__TASK__:
Print the text that accompanies each item below line by line, without changing a word. Leave the pictures out.

__DATA EXCERPTS__:
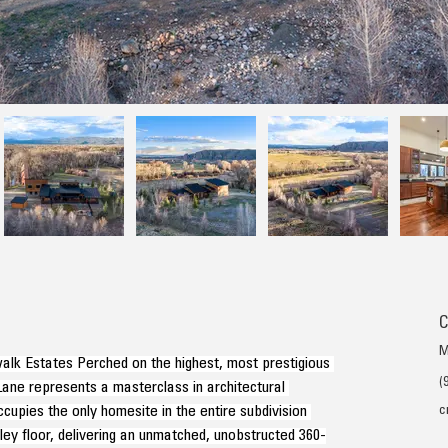
C
M
alk Estates Perched on the highest, most prestigious 
(
 Lane represents a masterclass in architectural 
cupies the only homesite in the entire subdivision 
c
ley floor, delivering an unmatched, unobstructed 360-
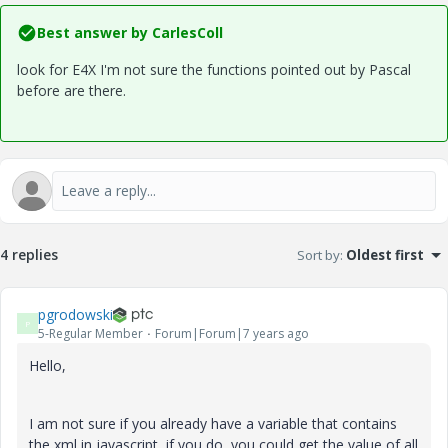
Best answer by
CarlesColl
look for E4X I'm not sure the functions pointed out by Pascal
before are there.
4 replies
Sort by
:
Oldest first
pgrodowski
P
5-Regular Member
Forum|Forum|7 years ago
Hello,
I am not sure if you already have a variable that contains
the xml in javascript, if you do, you could get the value of all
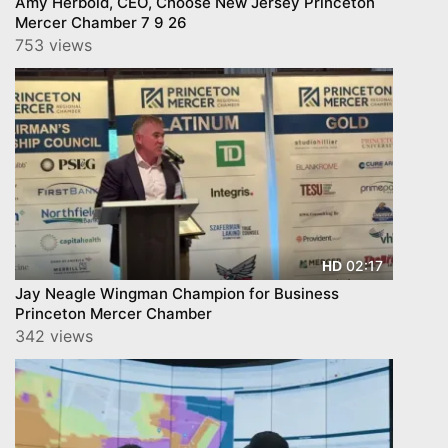
Amy Herbold, CEO, Choose New Jersey Princeton
Mercer Chamber 7 9 26
753 views
02:17
HD
Jay Neagle Wingman Champion for Business
Princeton Mercer Chamber
342 views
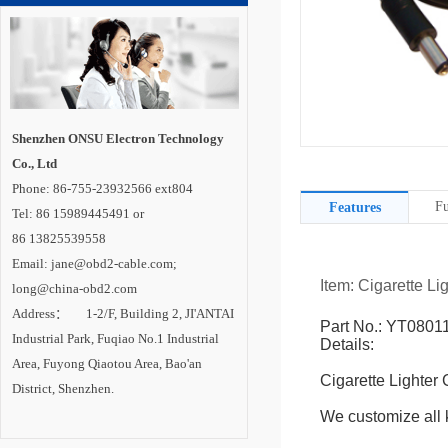
Shenzhen ONSU Electron Technology
Co., Ltd
Phone: 86-755-23932566 ext804
Fu
Features
Tel: 86 15989445491 or
86 13825539558
Email: jane@obd2-cable.com;
Item: Cigarette Li
long@china-obd2.com
Address： 1-2/F, Building 2, JI'ANTAI
Part No.: YT0801
Industrial Park, Fuqiao No.1 Industrial
Details:
Area, Fuyong Qiaotou Area, Bao'an
Cigarette Lighter
District, Shenzhen.
We customize all k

__SOLUTION FOR THIS EXERCISE__:
C
M
alk Estates Perched on the highest, most prestigious 
(
 Lane represents a masterclass in architectural 
cupies the only homesite in the entire subdivision 
c
ley floor, delivering an unmatched, unobstructed 360-
Best answer by
CarlesColl
look for E4X I'm not sure the functions pointed out by Pascal
before are there.
4 replies
Sort by
:
Oldest first
pgrodowski
P
5-Regular Member
Forum|Forum|7 years ago
Hello,
I am not sure if you already have a variable that contains
the xml in javascript, if you do, you could get the value of all
Amy Herbold, CEO, Choose New Jersey Princeton
Mercer Chamber 7 9 26
753 views
02:17
HD
Jay Neagle Wingman Champion for Business
Princeton Mercer Chamber
342 views
Shenzhen ONSU Electron Technology
Co., Ltd
Phone: 86-755-23932566 ext804
Fu
Features
Tel: 86 15989445491 or
86 13825539558
Email: jane@obd2-cable.com;
Item: Cigarette Li
long@china-obd2.com
Address： 1-2/F, Building 2, JI'ANTAI
Part No.: YT0801
Industrial Park, Fuqiao No.1 Industrial
Details:
Area, Fuyong Qiaotou Area, Bao'an
Cigarette Lighter
District, Shenzhen.
We customize all k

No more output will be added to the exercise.